Reading text:
++++++++

Preface
This book is about graphical methods developed recently for multivariate data, and their uses in understanding relationships when there are several aspects to be considered together. Data visualization methods for statistical analysis are well-developed and widely available in R for simple linear models with a single outcome variable, as well as for more complex models with nonlinear effects, hierarchical data with observations grouped within larger units and so forth.
However, with applied research in the sciences, social and behavioral in particular, it is often the case that the phenomena of interest (e.g., depression, job satisfaction, academic achievement, childhood ADHD disorders, etc.) can be measured in several different ways or related aspects. Understanding how these different aspects are related can be crucial to our knowledge of the general phenomenon.
For example, if academic achievement can be measured for adolescents by reading, mathematics, science and history scores, how do predictors such as parental encouragement, school environment and socioeconomic status affect all these outcomes? In a similar way? In different ways? In such cases, much more can be understood from a multivariate approach that considers the correlations among the outcomes. Yet, sadly, researchers typically examine the outcomes one by one which often only tells part of the data story.
However, to convey the statistical and graphic methods to do these things, I begin with some warm-up exercises in multivariate thinking, with a grand scheme for statistics and data visualization, a parable, and an example of multivariate discovery.

++++++++

Problem set:
(A) Reproduce the stretch of the preface from "For example, if" through "of multivariate discovery.".
(B) Please explain in one to three sentences why, according to the preface, a multivariate approach reveals more than looking at each outcome separately.
(C) Decide whether each statement agrees with the preface, answering yes or no and quoting the deciding words: (i) Data visualization methods in R are well developed for simple linear models with a single outcome variable. (ii) Researchers usually analyze several outcomes together. (iii) History scores are given as one way to measure academic achievement.
The lines after this point come from a separate source.

++++++++

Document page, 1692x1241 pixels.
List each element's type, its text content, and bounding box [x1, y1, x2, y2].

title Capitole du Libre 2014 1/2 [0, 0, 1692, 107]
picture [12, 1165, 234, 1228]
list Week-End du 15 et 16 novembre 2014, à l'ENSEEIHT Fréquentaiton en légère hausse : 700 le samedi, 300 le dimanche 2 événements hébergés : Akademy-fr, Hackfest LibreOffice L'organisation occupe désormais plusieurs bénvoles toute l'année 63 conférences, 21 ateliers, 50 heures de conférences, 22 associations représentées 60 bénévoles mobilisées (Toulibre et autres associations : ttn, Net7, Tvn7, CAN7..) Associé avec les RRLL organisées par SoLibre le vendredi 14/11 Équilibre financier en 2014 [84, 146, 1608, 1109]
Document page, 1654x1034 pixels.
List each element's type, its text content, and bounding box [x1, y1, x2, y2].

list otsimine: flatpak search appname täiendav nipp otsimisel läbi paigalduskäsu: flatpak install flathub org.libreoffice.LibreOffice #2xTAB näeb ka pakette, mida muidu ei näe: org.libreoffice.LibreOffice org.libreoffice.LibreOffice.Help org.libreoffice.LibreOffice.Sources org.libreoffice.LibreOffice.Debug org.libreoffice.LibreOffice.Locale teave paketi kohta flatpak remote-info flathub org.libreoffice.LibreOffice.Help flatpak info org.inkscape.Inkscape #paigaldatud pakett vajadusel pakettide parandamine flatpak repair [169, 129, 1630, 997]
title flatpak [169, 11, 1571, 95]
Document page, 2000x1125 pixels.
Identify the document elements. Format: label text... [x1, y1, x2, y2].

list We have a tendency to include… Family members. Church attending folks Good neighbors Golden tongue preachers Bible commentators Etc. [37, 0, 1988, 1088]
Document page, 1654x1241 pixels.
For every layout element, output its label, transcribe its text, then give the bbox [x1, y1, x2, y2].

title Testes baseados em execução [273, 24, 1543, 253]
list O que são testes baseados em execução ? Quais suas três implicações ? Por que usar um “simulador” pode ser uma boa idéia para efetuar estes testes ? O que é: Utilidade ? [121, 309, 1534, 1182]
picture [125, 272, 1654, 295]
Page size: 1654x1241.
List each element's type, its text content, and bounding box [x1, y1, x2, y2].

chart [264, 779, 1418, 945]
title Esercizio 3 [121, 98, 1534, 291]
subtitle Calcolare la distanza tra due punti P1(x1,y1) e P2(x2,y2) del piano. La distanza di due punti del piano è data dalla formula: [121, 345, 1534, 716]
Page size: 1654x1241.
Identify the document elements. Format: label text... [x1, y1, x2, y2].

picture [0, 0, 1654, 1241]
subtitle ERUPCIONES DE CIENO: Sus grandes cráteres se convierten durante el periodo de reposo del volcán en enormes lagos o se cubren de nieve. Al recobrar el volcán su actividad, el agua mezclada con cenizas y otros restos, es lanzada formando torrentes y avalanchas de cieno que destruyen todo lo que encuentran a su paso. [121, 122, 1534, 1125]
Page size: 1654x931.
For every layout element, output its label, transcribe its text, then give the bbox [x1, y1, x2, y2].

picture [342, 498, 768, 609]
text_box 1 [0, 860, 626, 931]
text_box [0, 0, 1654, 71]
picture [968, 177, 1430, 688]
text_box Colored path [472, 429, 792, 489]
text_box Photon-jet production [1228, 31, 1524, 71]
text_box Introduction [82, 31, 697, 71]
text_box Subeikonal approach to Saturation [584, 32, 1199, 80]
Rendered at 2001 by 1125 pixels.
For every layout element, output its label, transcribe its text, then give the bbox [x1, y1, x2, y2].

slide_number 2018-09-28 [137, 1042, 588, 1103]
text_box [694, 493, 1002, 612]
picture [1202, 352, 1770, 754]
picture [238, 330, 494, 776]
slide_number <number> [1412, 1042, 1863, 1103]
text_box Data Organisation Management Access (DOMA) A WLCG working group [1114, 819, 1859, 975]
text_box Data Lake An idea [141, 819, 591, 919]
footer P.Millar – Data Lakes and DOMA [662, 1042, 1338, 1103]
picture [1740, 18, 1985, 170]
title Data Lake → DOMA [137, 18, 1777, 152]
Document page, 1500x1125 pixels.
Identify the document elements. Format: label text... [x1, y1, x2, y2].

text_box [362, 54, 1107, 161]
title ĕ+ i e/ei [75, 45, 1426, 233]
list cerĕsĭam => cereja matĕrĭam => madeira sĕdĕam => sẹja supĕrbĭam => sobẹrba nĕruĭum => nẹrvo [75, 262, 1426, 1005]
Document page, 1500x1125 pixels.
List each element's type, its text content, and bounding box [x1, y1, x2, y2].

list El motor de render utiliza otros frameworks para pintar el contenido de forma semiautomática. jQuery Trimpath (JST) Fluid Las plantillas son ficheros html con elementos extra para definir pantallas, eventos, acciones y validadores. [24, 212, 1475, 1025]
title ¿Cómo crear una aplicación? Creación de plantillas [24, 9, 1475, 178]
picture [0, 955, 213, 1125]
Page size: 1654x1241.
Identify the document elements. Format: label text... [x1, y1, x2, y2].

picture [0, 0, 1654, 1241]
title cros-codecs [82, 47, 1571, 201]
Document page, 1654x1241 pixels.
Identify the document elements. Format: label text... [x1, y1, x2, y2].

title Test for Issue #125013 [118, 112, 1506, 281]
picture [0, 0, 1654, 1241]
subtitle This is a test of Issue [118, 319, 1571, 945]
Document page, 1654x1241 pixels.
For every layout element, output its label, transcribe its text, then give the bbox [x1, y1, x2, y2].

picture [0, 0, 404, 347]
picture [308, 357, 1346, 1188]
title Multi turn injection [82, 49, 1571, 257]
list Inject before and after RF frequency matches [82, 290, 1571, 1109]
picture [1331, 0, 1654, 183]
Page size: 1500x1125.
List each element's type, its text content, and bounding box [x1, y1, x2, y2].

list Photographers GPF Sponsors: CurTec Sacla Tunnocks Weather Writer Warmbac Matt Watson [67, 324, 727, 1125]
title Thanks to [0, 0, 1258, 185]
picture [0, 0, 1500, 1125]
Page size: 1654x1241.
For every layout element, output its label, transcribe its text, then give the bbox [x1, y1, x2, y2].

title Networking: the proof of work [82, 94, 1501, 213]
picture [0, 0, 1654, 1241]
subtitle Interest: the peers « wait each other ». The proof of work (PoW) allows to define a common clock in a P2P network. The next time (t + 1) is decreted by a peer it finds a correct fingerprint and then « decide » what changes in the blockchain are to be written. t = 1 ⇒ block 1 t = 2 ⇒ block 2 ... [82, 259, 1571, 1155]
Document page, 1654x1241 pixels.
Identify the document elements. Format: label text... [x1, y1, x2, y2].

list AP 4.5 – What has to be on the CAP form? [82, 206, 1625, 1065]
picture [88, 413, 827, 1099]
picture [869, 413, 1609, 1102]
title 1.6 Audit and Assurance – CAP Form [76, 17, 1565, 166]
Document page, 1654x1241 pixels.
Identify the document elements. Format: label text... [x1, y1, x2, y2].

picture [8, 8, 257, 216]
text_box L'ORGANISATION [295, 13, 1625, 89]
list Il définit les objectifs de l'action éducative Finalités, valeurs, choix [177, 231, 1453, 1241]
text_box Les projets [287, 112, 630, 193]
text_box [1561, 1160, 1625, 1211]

++++++++

List of solutions:
(A)
For example, if academic achievement can be measured for adolescents by reading, mathematics, science and history scores, how do predictors such as parental encouragement, school environment and socioeconomic status affect all these outcomes? In a similar way? In different ways? In such cases, much more can be understood from a multivariate approach that considers the correlations among the outcomes. Yet, sadly, researchers typically examine the outcomes one by one which often only tells part of the data story.
However, to convey the statistical and graphic methods to do these things, I begin with some warm-up exercises in multivariate thinking, with a grand scheme for statistics and data visualization, a parable, and an example of multivariate discovery.

(B) A multivariate approach takes into account the correlations among the outcomes. Examining the outcomes one by one, as researchers typically do, often tells only part of the data story.

(C)
(i) Yes: "Data visualization methods for statistical analysis are well-developed and widely available in R for simple linear models with a single outcome variable"
(ii) No: "researchers typically examine the outcomes one by one"
(iii) Yes: "academic achievement can be measured for adolescents by reading, mathematics, science and history scores"